In South Florida, Florida Blue is leading the charge for more innovation in retail health care by tapping into technology and the area’s cultural ties.

At Florida Blue’s storefront across from The Falls mall, a futuristic white and blue pod called HealthSpot waits to serve clients with minor medical issues.

Patients can enter the 8-foot-by-7-foot pod and video chat with a local doctor. The doctor can release one or more of the six hatches next to the screen, revealing devices like a stethoscope or a blood pressure cuff, that a medical attendant will then use to check the patient.

Christine Suarez, the telehealth medical assistant at The Falls Florida Blue, said customers were skeptical at first about using the kiosk but most left pleased with their care.
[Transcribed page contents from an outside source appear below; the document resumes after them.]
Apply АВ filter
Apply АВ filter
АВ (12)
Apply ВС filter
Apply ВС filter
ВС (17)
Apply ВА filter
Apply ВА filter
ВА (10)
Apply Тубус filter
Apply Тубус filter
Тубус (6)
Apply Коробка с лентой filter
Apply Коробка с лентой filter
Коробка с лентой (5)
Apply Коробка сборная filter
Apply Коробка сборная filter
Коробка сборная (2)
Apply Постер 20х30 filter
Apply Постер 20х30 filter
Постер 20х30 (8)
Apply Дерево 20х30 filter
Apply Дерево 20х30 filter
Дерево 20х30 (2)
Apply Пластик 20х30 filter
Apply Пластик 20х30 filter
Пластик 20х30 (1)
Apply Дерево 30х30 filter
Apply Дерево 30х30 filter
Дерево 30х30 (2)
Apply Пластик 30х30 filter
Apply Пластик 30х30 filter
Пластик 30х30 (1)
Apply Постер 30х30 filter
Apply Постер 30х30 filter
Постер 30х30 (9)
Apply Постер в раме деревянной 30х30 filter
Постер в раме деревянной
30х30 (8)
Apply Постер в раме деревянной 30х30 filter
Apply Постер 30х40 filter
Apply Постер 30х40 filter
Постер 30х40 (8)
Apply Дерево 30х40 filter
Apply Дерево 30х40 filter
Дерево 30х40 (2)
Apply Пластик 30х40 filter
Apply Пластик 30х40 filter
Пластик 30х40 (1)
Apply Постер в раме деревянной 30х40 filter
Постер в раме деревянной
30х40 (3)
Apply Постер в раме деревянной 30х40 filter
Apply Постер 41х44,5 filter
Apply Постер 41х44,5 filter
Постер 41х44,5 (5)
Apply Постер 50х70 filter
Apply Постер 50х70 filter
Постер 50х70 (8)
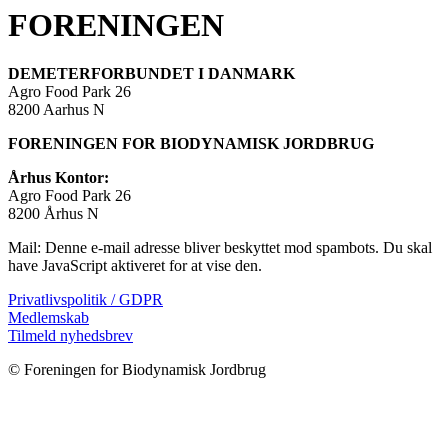
FORENINGEN
DEMETERFORBUNDET I DANMARK
Agro Food Park 26
8200 Aarhus N
FORENINGEN FOR BIODYNAMISK JORDBRUG
Århus Kontor:
Agro Food Park 26
8200 Århus N
Mail:
Denne e-mail adresse bliver beskyttet mod spambots. Du skal
have JavaScript aktiveret for at vise den.
Privatlivspolitik / GDPR
Medlemskab
Tilmeld nyhedsbrev
© Foreningen for Biodynamisk Jordbrug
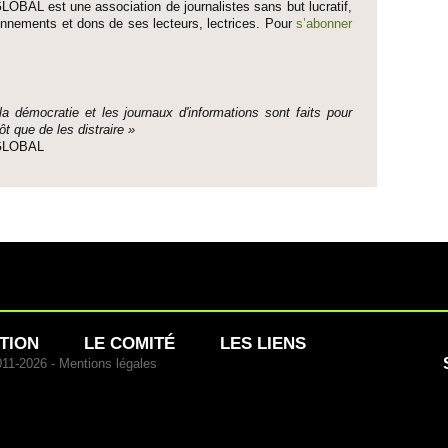
LOBAL est une asso­ci­ation de journalistes sans but lucratif,
onne­ments et dons de ses lecte­urs, lec­trices. Pour
s’abonner
 la démo­cratie et les journaux d'informati­ons sont faits pour
ôt que de les dis­traire »
e GLOBAL
TION
LE COMITÉ
LES LIENS
011-2026 -
Mentions légales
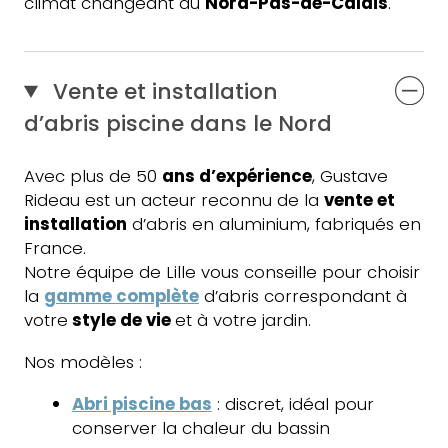
climat changeant du
Nord-Pas-de-Calais
.
Vente et installation
d’abris piscine dans le Nord
Avec plus de 50
ans d’expérience
, Gustave
Rideau est un acteur reconnu de la
vente et
installation
d’abris en aluminium, fabriqués en
France.
Notre équipe de Lille vous conseille pour choisir
la
gamme complète
d’abris correspondant à
votre
style de vie
et à votre jardin.
Nos modèles :
Abri piscine bas
: discret, idéal pour
conserver la chaleur du bassin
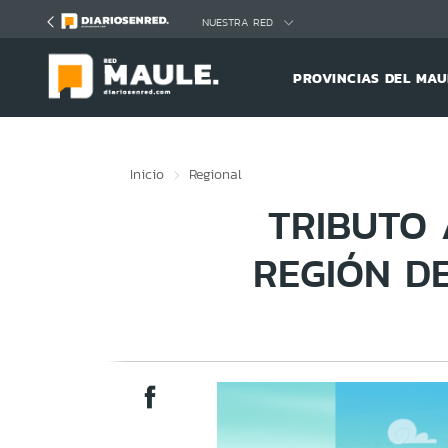
Click acá para ir directamente al contenido
NUESTRA RED
PROVINCIAS DEL MAU
Inicio
Regional
TRIBUTO 
REGIÓN D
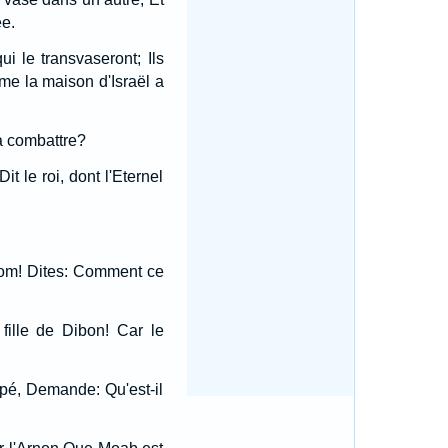
ée.
ui le transvaseront; Ils
 la maison d'Israël a
à combattre?
t le roi, dont l'Eternel
nom! Dites: Comment ce
fille de Dibon! Car le
appé, Demande: Qu'est-il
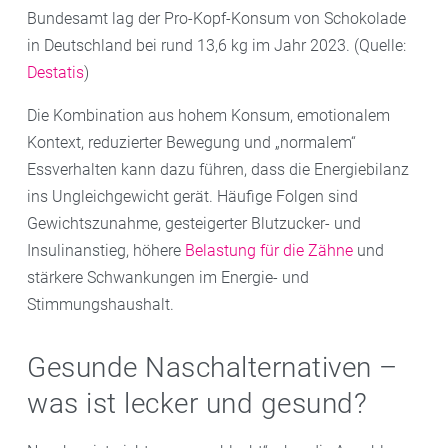
Bundesamt lag der Pro-Kopf-Konsum von Schokolade
in Deutschland bei rund 13,6 kg im Jahr 2023. (Quelle:
Destatis
)
Die Kombination aus hohem Konsum, emotionalem
Kontext, reduzierter Bewegung und „normalem“
Essverhalten kann dazu führen, dass die Energiebilanz
ins Ungleichgewicht gerät. Häufige Folgen sind
Gewichtszunahme, gesteigerter Blutzucker- und
Insulinanstieg, höhere
Belastung für die Zähne
und
stärkere Schwankungen im Energie- und
Stimmungshaushalt.
Gesunde Naschalternativen –
was ist lecker und gesund?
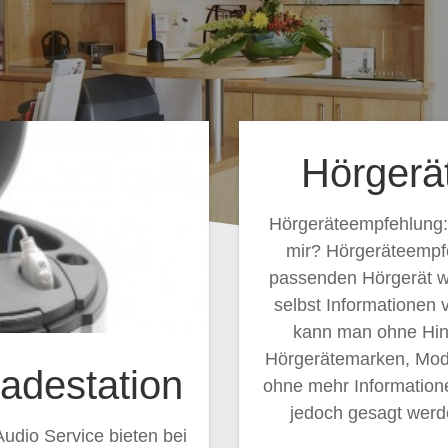
Hörgerä
Hörgeräteempfehlung:
mir? Hörgeräteempf
passenden Hörgerät wir
selbst Informationen 
kann man ohne Hin
Hörgerätemarken, Mod
Ladestation
ohne mehr Informatione
jedoch gesagt werde
dio Service bieten bei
Services can cost up to $49 and are only available for Florida Blue policy holders.

The Falls retail store is the first to offer HealthSpot, which opened in mid-November, but more are planned in the future, said Penny Shaffer, Florida Blue South Florida market president.

“A lot of the conditions could be treated in a less expensive and more appropriate setting,” Shaffer said. “It’s driven a number of organizations to look for where those gaps are and try to fill those gaps.”

In South Florida, she said, Florida Blue has found that those gaps are in the way health care is provided to the area’s large Central and South American population.

Up next in retail health care will be CiniSanitas, three clinics to be opened in Kendall, Doral and Miami Lakes by September that offer a variety of services for these populations.

In a partnership between Organizacion Sanitas Internacional, a health care business group in Colombia, Venezuela, Peru and Brazil, and Florida Blue’s parent company Guidewell, the integrated care clinics will tap into a model of health care that South and Central American populations are familiar with.

In Latin America, clinics are “the more preferred setting for care that provides really integrated health outcomes,” Shaffer said.